Reflection from a Day at the Zoo

Yesterday I was able to visit the St. Louis Zoo for a few hours. I haven’t been to the St. Louis Zoo in a very long time (for those of you who don’t know, the St. Louis Zoo is free so if you ever get a chance to visit, do!). Penguins are some of my favorite creatures on Earth and a few years ago the zoo installed a new Penguin and Puffin House. For whatever reasons, I never made it to the zoo and didn’t get to see the Penguin exhibit until yesterday.

Anyway, I was walking around the zoo yesterday looking not just at the penguins, but all the animals. After having worked in the Science Center at Timber-lee last year I made it a point to spend extra time in the herpetarium (reptile house) and watching the prairie dogs. I also surprised myself by how much I enjoyed strolling through the insectarium.

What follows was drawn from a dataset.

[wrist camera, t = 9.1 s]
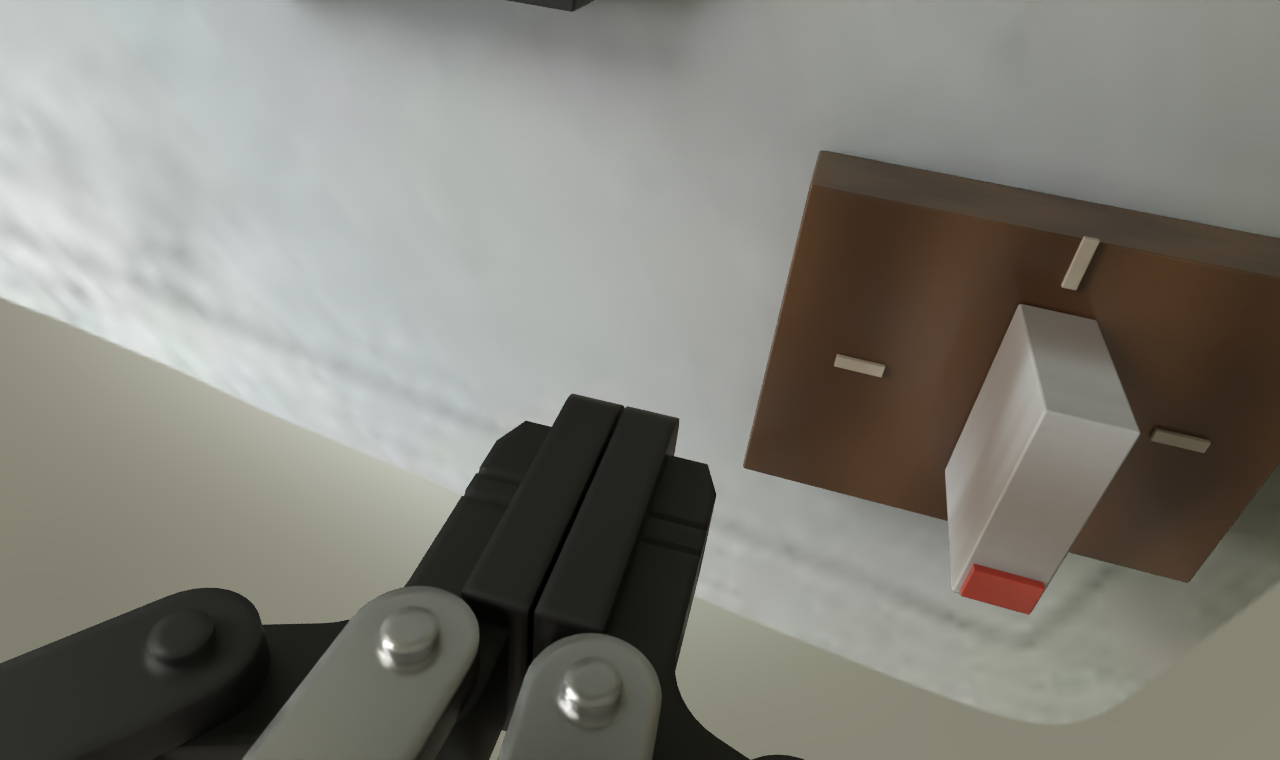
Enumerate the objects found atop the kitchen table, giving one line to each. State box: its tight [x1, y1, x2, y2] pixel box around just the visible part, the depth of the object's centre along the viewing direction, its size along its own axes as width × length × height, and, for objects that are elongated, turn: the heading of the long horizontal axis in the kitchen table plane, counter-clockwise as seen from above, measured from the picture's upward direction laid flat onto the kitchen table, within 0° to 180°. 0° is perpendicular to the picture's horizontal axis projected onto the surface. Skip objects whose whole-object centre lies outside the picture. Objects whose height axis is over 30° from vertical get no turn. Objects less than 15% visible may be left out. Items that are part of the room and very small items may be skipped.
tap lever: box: [945, 304, 1140, 615], centre depth 21 cm, size 6×2×5 cm, turn 173°
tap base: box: [743, 151, 1280, 583], centre depth 24 cm, size 14×10×3 cm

As I made my way through the zoo I was reminded by how fragile the world we live in is. So many creatures are on the verge of extinction. For example, did you know that there are only about 450 Siberian tigers left alive in the wild? Siberian tigers are so few in number that there are no longer tigers left in Siberian and instead of being called Siberian tigers that species is now known as Amur tigers. It’s so tragic that such a noble, fascinating, and ferocious creature might be wiped off the Earth in the next few years. What is even more tragic is that they have been killed off for fur and teeth.

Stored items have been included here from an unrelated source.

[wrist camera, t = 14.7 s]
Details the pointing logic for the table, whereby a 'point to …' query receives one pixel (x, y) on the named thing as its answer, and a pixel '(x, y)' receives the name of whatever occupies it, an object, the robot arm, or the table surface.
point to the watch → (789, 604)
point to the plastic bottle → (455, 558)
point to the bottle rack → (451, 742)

Walking through the zoo reminded me of a short trip I took last week to the Chicago suburbs. I had a couple of teaching interviews in the suburbs last week. I took advantage of the journey and visited and spent the night with a best friend that I haven’t seen in nearly two years. As I was driving from one town to the next I saw a sight that made me laugh and cry at the same time. I was driving along a highway and I passed a farm with a barn and silo and small field. Surrounding the farm on three sides were all of these cookie-cutter homes that are so expensive (about $200,000) that no one I know personally could ever afford to buy one. I laughed because that single farm looked so out of place, but I cried because if I ever drive on that road again, that farm will be gone and replaced by another subdivision of ugly cookie-cutter homes or a strip mall or convenience store.

People, come on! Do we really need another convenience store or strip mall? Do we really need any more department stores? Do we really need to be ripping up land and burning natural habitats just to try planting Westernized farms that aren’t going to grow properly because the way people farm in the Midwestern U.S. doesn’t work in South America and Asia (In case you’re unfamiliar with a rhetorical question the answer to all the three questions posed is no)?

We’re killing ourselves and we don’t even realize it. Of course, I shouldn’t be surprised. I mean, even though I don’t have the specifics, the Bible has given me a rough outline about how things will end. So much that I see around me affirms that. I guess that I was just shocked by how far we’ve fallen and that we are much closer to the end than I imagined.